**Problem to solve:** Nothing but the lines from the one containing "noviembre 2023" to the end of the records below should be output, each exactly as written.
(Data provided begins)
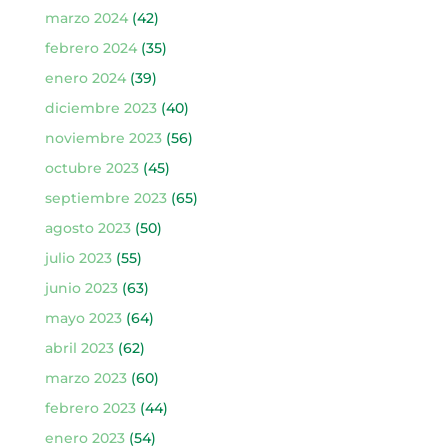
marzo 2024
(42)
febrero 2024
(35)
enero 2024
(39)
diciembre 2023
(40)
noviembre 2023
(56)
octubre 2023
(45)
septiembre 2023
(65)
agosto 2023
(50)
julio 2023
(55)
junio 2023
(63)
mayo 2023
(64)
abril 2023
(62)
marzo 2023
(60)
febrero 2023
(44)
enero 2023
(54)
(Data provided ends)
**Output for this exercise:**
noviembre 2023
(56)
octubre 2023
(45)
septiembre 2023
(65)
agosto 2023
(50)
julio 2023
(55)
junio 2023
(63)
mayo 2023
(64)
abril 2023
(62)
marzo 2023
(60)
febrero 2023
(44)
enero 2023
(54)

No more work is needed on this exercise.